These neat tools are brought to us by the same company that forever spoiled us with the reversible ratchet wrenches, but in this version, the "reversible" part is missing. This means you have to turn the X-Beam over to change directions-and they could get trapped if you're not paying attention.

Available in various sets, the cheapest large one we found was a 12-piece set at under $100. If a reversible version ever comes out, it'll certainly be more expensive, but probably worth it. Either way, our hands have definitely taken a liking to the X-Beam design.

No, it's not a trick photograph or something modified in Photoshop. An X-Beam wrench is supposed to look like this. Why? Well, why not? With the end of the wrench you grab with your hand at 90 degrees to the end at the fastener, the X-Beam offers a much more comfortable grip. These Combination Ratcheting Wrenches are also longer than usual, adding to the leverage and further sparing tired hands and fingers.

It was a simple fuel-return hose held on only by OE spring clamps, yet it took several hours just to take it off. And that was after removing some of the parts that were in the way. Stubbornness kept us going, although at one point we did consider also removing the front axle to get better access. If only we'd had the GearWrench Double-X pliers then.

"Double-X" refers to the innovative multiple pivot-point design of these pliers, not to be confused with the many triple-X-rated words we used when fighting said hose without the benefit of Double-X pliers. Trading some clamping force for extra movement at the jaws is what makes these pliers fit in cramped spaces where hands and regular pliers wouldn't fit. At $32 apiece, they aren't the cheapest pliers you'll ever find, but when they're the only tool that'll work, they're practically priceless. Heck, we would have gladly paid the $75 for the complete set of three, just to use one of them for the day on that darned hose.

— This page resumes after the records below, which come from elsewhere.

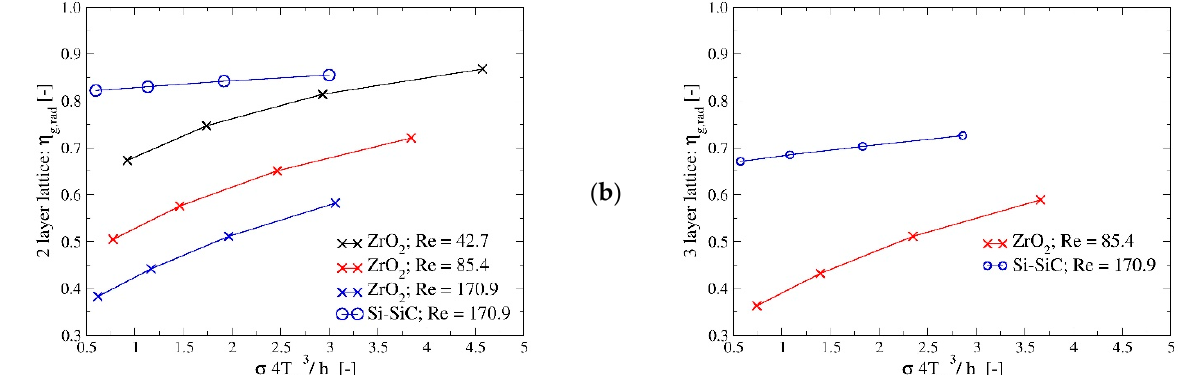
Figure 10. ( a , b ) Effect of radiative heat transfer on the fin global efficiency for the 2 and 3 layers lattice configurations. The picture compares the global efficiency with the non-dimensional group defined in Equation (6).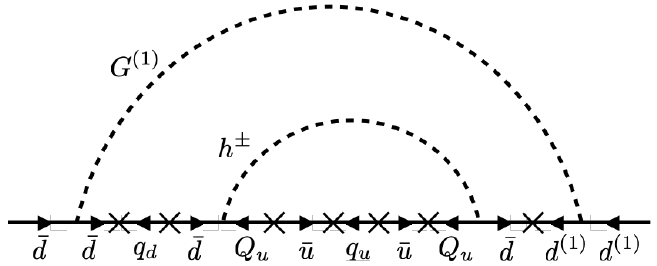
Figure 4 . A two-loop diagram which contains the first KK excitation mode of the down-type quark d (1) (the Dirac partner of ¯ d (1) ). The flavor indices are also omitted. of ¯ d (1) ). This diagram also includes η ¯ d (1)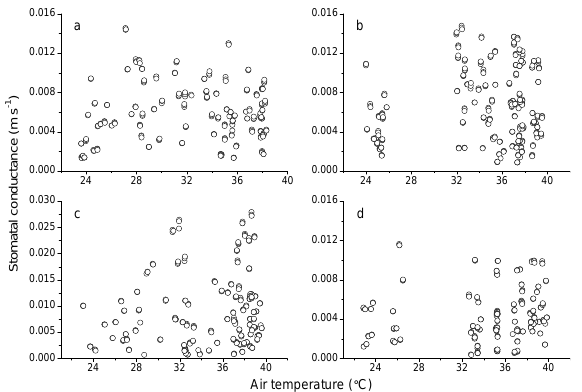
Fig. 3. Response of stomatal conductance to photosynthetically ac- tive radiation at the four levels in the maize canopy on DOY 130 (a) , DOY 162 (b) , DOY 195 (c) , and DOY 229 (d) , respectively. F04 1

Available with straight, 45-degree, or duck-bill tips, these GearWrench pliers can reach places other pliers simply can't touch, let alone function in. Since the geometry of the pivot points makes the jaws open more than the relative handle movement, access to hard-to-reach places is even better than what the looks of the tool suggests. These aren't pliers you're likely to need very often, but they're incredibly useful when those occasions do arise.